Maternal and paternal genomes contribute equally to the transcriptome of early plant embryos

Abstract

In animals, maternal gene products deposited into eggs regulate embryonic development before activation of the zygotic genome. In plants, an analogous period of prolonged maternal control over embryogenesis is thought to occur based on some gene-expression studies. However, other gene-expression studies and genetic analyses show that some transcripts must derive from the early zygotic genome, implying that the prevailing model does not fully explain the nature of zygotic genome activation in plants. To determine the maternal, paternal and zygotic contributions to the early embryonic transcriptome, we sequenced the transcripts of hybrid embryos from crosses between two polymorphic inbred lines of Arabidopsis thaliana and used single-nucleotide polymorphisms diagnostic of each parental line to quantify parental contributions. Although some transcripts seemed to be either inherited from primarily one parent or transcribed from imprinted loci, the vast majority of transcripts were produced in near-equal amounts from both maternal and paternal alleles, even during the initial stages of embryogenesis. Results of reporter experiments and analyses of transcripts from genes that are not expressed in sperm and egg indicate early and widespread zygotic transcription. Thus, in contrast to early animal embryogenesis, early plant embryogenesis is mostly under zygotic control.

Figure 1. Maternal and paternal genomes contribute equally to the early embryonic transcriptome

a, Proportion of RNA-Seq reads overlapping maternal and paternal SNPs within transcribed regions of annotated genes. Drawings illustrate stages of isolated embryos, colored to represent the diversity of cell lineages in each stage. Pie charts show proportions of reads overlapping maternal and paternal SNPs. b, Distributions of maternal-to-paternal ratios (log₂) in 1-cell/2-cell (top), 8-cell (middle) and ~32-cell (bottom) embryos. Maternal-to-paternal ratios were calculated for transcripts that had ≥5 SNP-overlapping reads from the Col-0 × Cvi-0 crosses (green; n > 7,388 for each stage) or the Cvi-0 × Col-0 crosses (purple; n > 8,071 for each stage), and transcripts that had ≥5 SNP-overlapping reads from both reciprocal crosses (black; n > 6,892 for each stage). Binomial modeling determined the distributions expected for transcripts examined in both reciprocal crosses if there had been no parent-of-origin effects and no noise apart from stochastic counting variability (gray dashed lines).

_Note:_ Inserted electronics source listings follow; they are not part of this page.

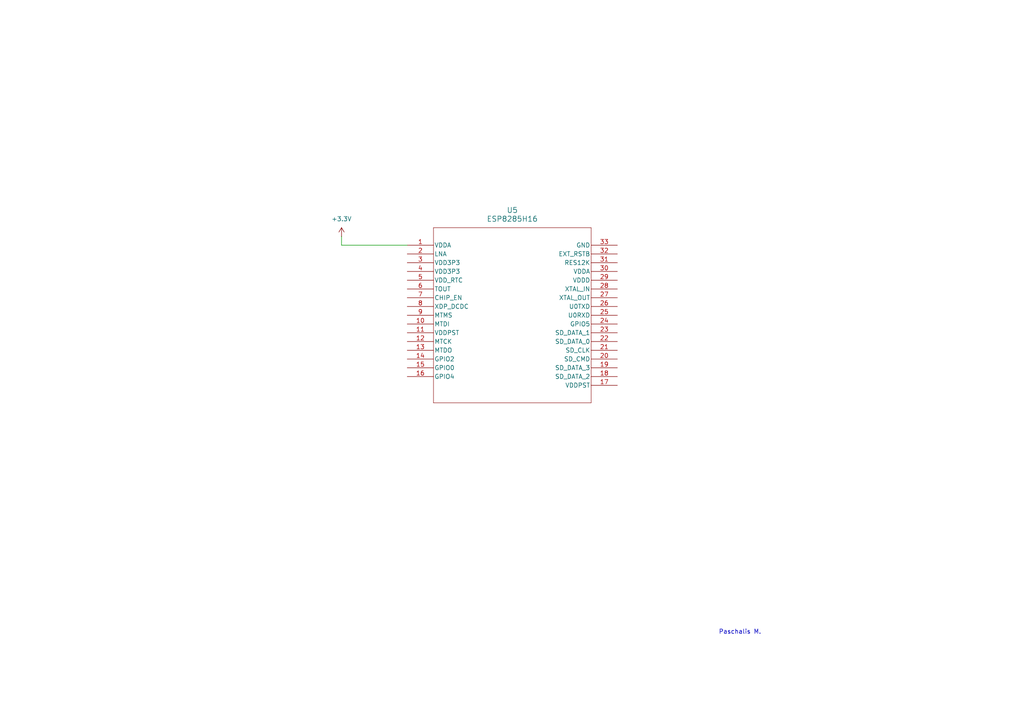
<source format=kicad_sch>
(kicad_sch
	(version 20231120)
	(generator "eeschema")
	(generator_version "8.0")
	(uuid "2986ae02-e915-46be-a72c-d265ba68f049")
	(paper "A4")
	(title_block
		(title "ESP8285")
		(date "06-01-2025")
		(rev "1.0")
		(company "https://github.com/Paschalis")
		(comment 1 "based on signal strength.")
		(comment 2 "SX1276 and manages antenna diversity by dynamically switching antennas ")
		(comment 3 "Is used to flash the ELRS firmware for a 900 MHz receiver. It controls the  ")
	)
	
	(wire
		(pts
			(xy 99.06 71.12) (xy 99.06 68.58)
		)
		(stroke
			(width 0)
			(type default)
		)
		(uuid "12aaf3c5-8a59-4ae0-8baa-503ce4282277")
	)
	(wire
		(pts
			(xy 118.11 71.12) (xy 99.06 71.12)
		)
		(stroke
			(width 0)
			(type default)
		)
		(uuid "a7c46e99-da91-465c-a6e2-dfae4afd0619")
	)
	(text "Paschalis M."
		(exclude_from_sim no)
		(at 214.63 183.388 0)
		(effects
			(font
				(size 1.27 1.27)
			)
		)
		(uuid "10f45f13-6f0e-411e-9d74-c949004af2a3")
	)
	(symbol
		(lib_id "power:+3.3V")
		(at 99.06 68.58 0)
		(unit 1)
		(exclude_from_sim no)
		(in_bom yes)
		(on_board yes)
		(dnp no)
		(fields_autoplaced yes)
		(uuid "3fd42955-7fab-4fbf-a309-0e9798b42001")
		(property "Reference" "#PWR026"
			(at 99.06 72.39 0)
			(effects
				(font
					(size 1.27 1.27)
				)
				(hide yes)
			)
		)
		(property "Value" "+3.3V"
			(at 99.06 63.5 0)
			(effects
				(font
					(size 1.27 1.27)
				)
			)
		)
		(property "Footprint" ""
			(at 99.06 68.58 0)
			(effects
				(font
					(size 1.27 1.27)
				)
				(hide yes)
			)
		)
		(property "Datasheet" ""
			(at 99.06 68.58 0)
			(effects
				(font
					(size 1.27 1.27)
				)
				(hide yes)
			)
		)
		(property "Description" "Power symbol creates a global label with name \"+3.3V\""
			(at 99.06 68.58 0)
			(effects
				(font
					(size 1.27 1.27)
				)
				(hide yes)
			)
		)
		(pin "1"
			(uuid "c11c3d1d-6f9b-40b5-a73c-3960e0fb55d0")
		)
		(instances
			(project ""
				(path "/c831470d-4a3e-4c64-b711-9d439212075e/c61cc231-690d-4407-9d31-11ab012643bf"
					(reference "#PWR026")
					(unit 1)
				)
			)
		)
	)
	(symbol
		(lib_id "ESP8285H16:ESP8285H16")
		(at 118.11 71.12 0)
		(unit 1)
		(exclude_from_sim no)
		(in_bom yes)
		(on_board yes)
		(dnp no)
		(fields_autoplaced yes)
		(uuid "645d8060-885a-4351-96d8-c7cdf55bfef3")
		(property "Reference" "U5"
			(at 148.59 60.96 0)
			(effects
				(font
					(size 1.524 1.524)
				)
			)
		)
		(property "Value" "ESP8285H16"
			(at 148.59 63.5 0)
			(effects
				(font
					(size 1.524 1.524)
				)
			)
		)
		(property "Footprint" "ESP8285H16"
			(at 118.11 71.12 0)
			(effects
				(font
					(size 1.27 1.27)
					(italic yes)
				)
				(hide yes)
			)
		)
		(property "Datasheet" "ESP8285H16"
			(at 118.11 71.12 0)
			(effects
				(font
					(size 1.27 1.27)
					(italic yes)
				)
				(hide yes)
			)
		)
		(property "Description" ""
			(at 118.11 71.12 0)
			(effects
				(font
					(size 1.27 1.27)
				)
				(hide yes)
			)
		)
		(pin "6"
			(uuid "9487d4fc-2f21-42bc-a326-8bfc1a246859")
		)
		(pin "19"
			(uuid "2ba96706-9de6-4802-a492-714a062e983a")
		)
		(pin "18"
			(uuid "1930ea98-a292-43e1-8626-1a61067e7aaa")
		)
		(pin "24"
			(uuid "ebc3bf42-2fb3-43f0-b954-90525afc5fef")
		)
		(pin "26"
			(uuid "2ee435a7-75c7-422e-af3f-5910c222e000")
		)
		(pin "14"
			(uuid "6fd6061c-90ab-43d7-bbae-dd1aa3acccaf")
		)
		(pin "5"
			(uuid "1a23ef44-c79b-4daf-976a-5536b7571de0")
		)
		(pin "9"
			(uuid "f71602a7-60ed-4ff6-836e-97bccfab9401")
		)
		(pin "21"
			(uuid "7068370d-4517-49c8-9fe4-5253b99ef010")
		)
		(pin "7"
			(uuid "857fed75-fd36-4887-8726-11ce9686626b")
		)
		(pin "28"
			(uuid "2c722e3b-5193-4516-9f30-867dcf49a5a4")
		)
		(pin "33"
			(uuid "4cb9bce3-cd06-485b-8701-95e0933e13f5")
		)
		(pin "17"
			(uuid "64733589-c3c6-44ac-a2a8-41aa72b632ed")
		)
		(pin "25"
			(uuid "8b9b3797-739f-412a-a622-f58632bab2a0")
		)
		(pin "32"
			(uuid "3de695ea-b54f-4104-9e34-b91dd592f9e8")
		)
		(pin "31"
			(uuid "7331d13c-3243-4f46-ae41-efed5af00348")
		)
		(pin "13"
			(uuid "392dbe3a-2356-4df2-9713-a41e156f910d")
		)
		(pin "12"
			(uuid "30b28f1b-46cd-45a6-addc-6c2c8b035f49")
		)
		(pin "22"
			(uuid "7acbb1bc-6d62-4de8-94b3-a27d199691ce")
		)
		(pin "15"
			(uuid "1d92c2cd-b11b-4121-8522-e70c166ee10b")
		)
		(pin "3"
			(uuid "22f7dc99-600c-40f4-a133-4f44476f83b4")
		)
		(pin "10"
			(uuid "6d21df95-700d-4869-9971-86165f5e85a0")
		)
		(pin "1"
			(uuid "a44b44c5-857c-4a33-8bfa-988e9981f204")
		)
		(pin "4"
			(uuid "6dcb7330-9e11-4823-b19a-1d4ca1bcb77f")
		)
		(pin "8"
			(uuid "a5b29f25-c8f8-4f7a-841f-91c699794c51")
		)
		(pin "11"
			(uuid "f0a52fa4-e8ae-4895-8bac-136c195479ed")
		)
		(pin "16"
			(uuid "d3d6686d-8bc6-4769-a0f2-b841d5fccfe2")
		)
		(pin "20"
			(uuid "997821d9-18e6-4db5-ad0d-6cdf4af9c9c6")
		)
		(pin "2"
			(uuid "b39a50f5-c05e-4a9f-af43-a467e305d51b")
		)
		(pin "27"
			(uuid "3a8e01f3-2559-4284-8cb3-fa6407c36a17")
		)
		(pin "30"
			(uuid "0c899fae-780d-49ea-962a-49898d11753d")
		)
		(pin "29"
			(uuid "fbb7e774-fc0a-4870-bcfe-b3595d0e60f4")
		)
		(pin "23"
			(uuid "d11a7087-36e7-40b3-94c2-1e1d6dcec14e")
		)
		(instances
			(project ""
				(path "/c831470d-4a3e-4c64-b711-9d439212075e/c61cc231-690d-4407-9d31-11ab012643bf"
					(reference "U5")
					(unit 1)
				)
			)
		)
	)
)

</source>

Figure 2. Maternally and paternally inherited transgenes are transcribed in the initial stages of embryogenesis

Confocal scanning laser microscopy images show early embryos from the indicated crosses, which were between plants with a transgenic reporter (pOp::GFP) and either plants without an activator (wild-type) or plants with a transgenic activator driven from either the RPS5A or the UBI3 promoter (pRPS5A::LhG4 or pUBI3::LhG4, respectively). Embryonic stages and the approximate number of hours after fertilization (HAF) are shown to the left. GFP signal is indicated by green nuclei, and background autofluorescence is shown in red. Embryos are outlined in white for clarity. Asterisks indicate endosperm nuclei. Of the seeds with GFP signal in endosperm (n in parentheses), the percentage that also had GFP signal in embryos is indicated below each image. In endosperm, expression from maternal alleles is expected to be two-fold higher than that from paternal alleles, but this difference is not observed in these images because the GFP signal in the endosperm was beyond its dynamic range. Scale bars represent 10 µm.

Figure 3. Dozens of transcripts are preferentially inherited or preferentially expressed

a, Maternal-to-paternal ratios for transcripts in 1-cell/2-cell, 8-cell and ~32-cell embryos. Ratios for transcripts that had ≥8 SNP-overlapping reads in both the Col-0 × Cvi-0 and Cvi-0 × Col-0 crosses are plotted. Points, as well as the numbers, that passed cutoffs for maternally or paternally enriched transcripts (see text) are indicated in red and blue, respectively. b, Heat maps of both maternal-to-paternal ratios and changes in transcript levels for transcripts passing cutoffs as maternally (top) or paternally (bottom) enriched in at least one of the three stages. Maternal-to-paternal ratios are color-coded (key), unless the transcript had < 8 SNP-overlapping reads in one cross, in which case the corresponding heat-map value is not colored. Changes in the levels of a transcript (RPM) relative to its mean are color-coded (key). Numbers to the left indicate candidates for both preferential inheritance and preferential expression (1), preferential inheritance (2) or preferential expression (3). Numbers to the right highlight a subset of the class 2 transcripts, which had relatively high levels in 1-cell/2-cell embryos compared to ~32-cell embryos and thus potentially derived mainly from preferential inheritance (2A), or a subset of class 3 transcripts, which had relatively low levels in 1-cell/2-cell embryos compared to ~32-cell embryos and thus potentially derived mainly from parent-of-origin–specific transcription (3A).